Et c’est dans cette même église qu’il épouse, en 1909, la «fort jolie» Aline Fournier, cette jeune élève à qui il donne des leçons de musique. Originaire de Sainte-Sophie-de-Lévrard, elle étudie au couvent des sœurs de la Congrégation Notre-Dame situé juste à côté de l’église. Elle n’a que 16 ans au moment de son mariage.

«Mesurons la distance qui sépare ces deux êtres. Verdickt est presque dix ans plus vieux qu’Aline; il est belge d’origine flamande avec un fort accent et il essaie tant bien que mal de s’intégrer dans les Bois-Francs, une région où l’immigration étrangère est rarissime, loin de sa famille. Aline pour sa part, arrive à peine de son village natal et se trouve l’unique fille d’un ménage qui ne compte que deux enfants. Pour elle, Victoriaville, c’est la grande ville!», écrivent les auteurs.

En quelque 150 pages, ils relatent l’histoire, les histoires devrait-on plutôt dire, des deux artistes. Parce que s’ils demeureront légalement mariés – à cette époque, le divorce est impensable – Aline et Benoît mèneront des carrières parallèles. Sa voix de soprano colorature, Aline la porte jusqu’aux États-Unis et en Europe, alors que Benoît s’ancre à Lachine. C’est lui qui a la «garde» de leur unique fille que le couple a aussi appelée Aline. Leur deuxième fillette est décédée à cinq mois d’une trop forte dose d’un sirop calmant administrée accidentellement par la bonne.

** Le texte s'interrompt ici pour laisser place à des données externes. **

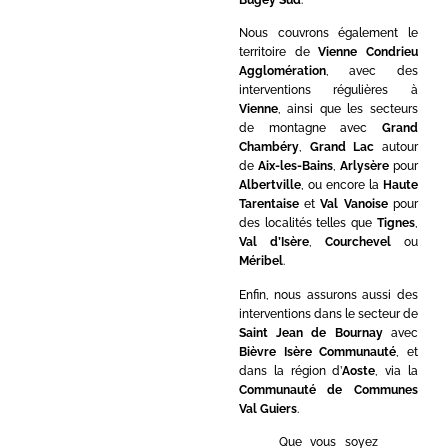
Nous couvrons également le
territoire de
Vienne Condrieu
Agglomération
, avec des
interventions régulières à
Vienne
, ainsi que les secteurs
de montagne avec
Grand
Chambéry
,
Grand Lac
autour
de
Aix-les-Bains
,
Arlysère
pour
Albertville
, ou encore la
Haute
Tarentaise
et
Val Vanoise
pour
des localités telles que
Tignes
,
Val d’Isère
,
Courchevel
ou
Méribel
.
Enfin, nous assurons aussi des
interventions dans le secteur de
Saint Jean de Bournay
avec
Bièvre Isère Communauté
, et
dans la région d’
Aoste
, via la
Communauté de Communes
Val Guiers
.
Que vous soyez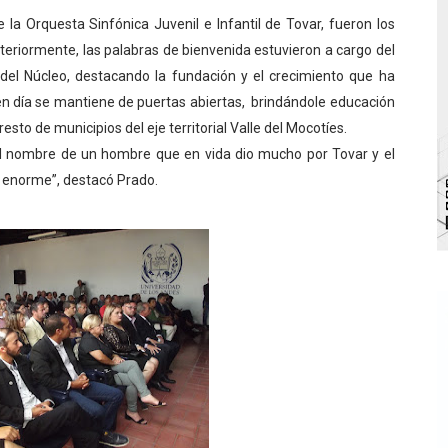
la Orquesta Sinfónica Juvenil e Infantil de Tovar, fueron los
bra la Semana Mundial de la Lactancia Materna
steriormente, las palabras de bienvenida estuvieron a cargo del
Ríe 2026" brinda recreación y cultura a niños del municipio
del Núcleo, destacando la fundación y el crecimiento que ha
 en día se mantiene de puertas abiertas, brindándole educación
 diversos clubes deportivos de Zea en una enriquecedora jo
resto de municipios del eje territorial Valle del Mocotíes.
el nombre de un hombre que en vida dio mucho por Tovar y el
gobierno en Mérida con plan de actualización y atención ter
d enorme”, destacó Prado.
cios del OAN para la instalación del detector Cherenkov d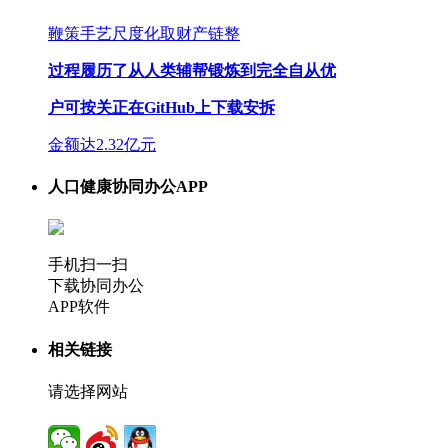
鞭策手艺尺度化取财产链整
过程履历了从人类辅帮锻炼到完全自从优
户可按关正在GitHub上下载安拆
金额达2.32亿元
人口健康协同办公APP
手机扫一扫
下载协同办公
APP软件
相关链接
请选择网站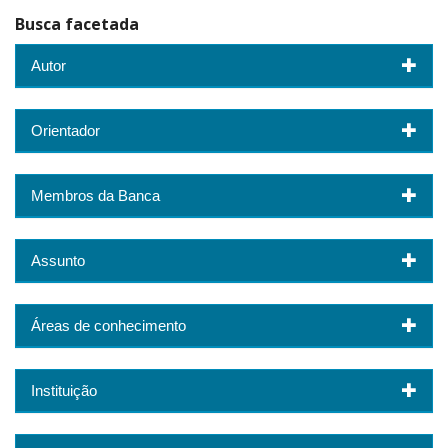
Busca facetada
Autor
Orientador
Membros da Banca
Assunto
Áreas de conhecimento
Instituição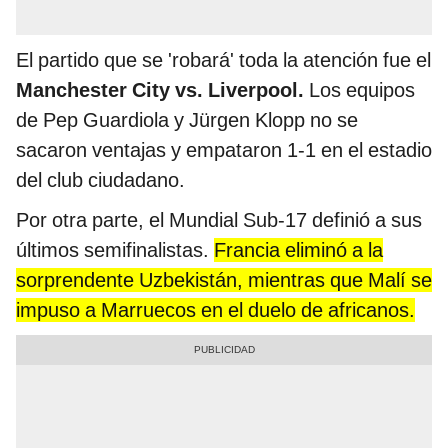
El partido que se 'robará' toda la atención fue el
Manchester City vs. Liverpool.
Los equipos
de Pep Guardiola y Jürgen Klopp no se
sacaron ventajas y empataron 1-1 en el estadio
del club ciudadano.
Por otra parte, el Mundial Sub-17 definió a sus
últimos semifinalistas.
Francia eliminó a la
sorprendente Uzbekistán, mientras que Malí se
impuso a Marruecos en el duelo de africanos.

Les auteurs admettent qu’ils ne peuvent s’aventurer à expliquer comment les chemins des deux artistes ont pu s’écarter. Alors qu’Aline amorce sa carrière au théâtre Loew avec la troupe de vaudeville de Madame Dorée, son mari répondait : «Je chante pour le Bon Dieu, elle chante pour le Diable» à ceux qui lui en demandaient des nouvelles. «C’était tout dire», soutiennent les auteurs.

La destinée de ces deux personnages a touché la corde de mélomane de Pierre Ducharme et son grand désir de faire connaître Victoriaville, son histoire. La vie artistique n’a pas commencé qu’en 1980, s’exclame-t-il. Et l’histoire de Victoriaville ne se décline pas que par des noms comme Laurier, Lavergne, Béliveau, Perreault, que par L’Union des Cantons de l’Est ou par les industries du meuble et du cercueil, soutient-il.

Le fils de Maurice Ducharme – un ex-maire de Victoriaville – se plaît à s’attarder à ceux et celles dont «personne ne parle», mais qui font pourtant partie du patrimoine. «Je veux ajouter à la mémoire longue.»

Son quatrième ouvrage n’étant pas encore lancé qu’il a déjà entrepris des recherches sur un autre personnage ayant habité la maison rouge des Bécotte rue Laurier – aujourd’hui propriété du conseiller municipal Michael Provencher – le prosateur Henri d’Arles. Rendez-vous dans deux ans, espère-t-il.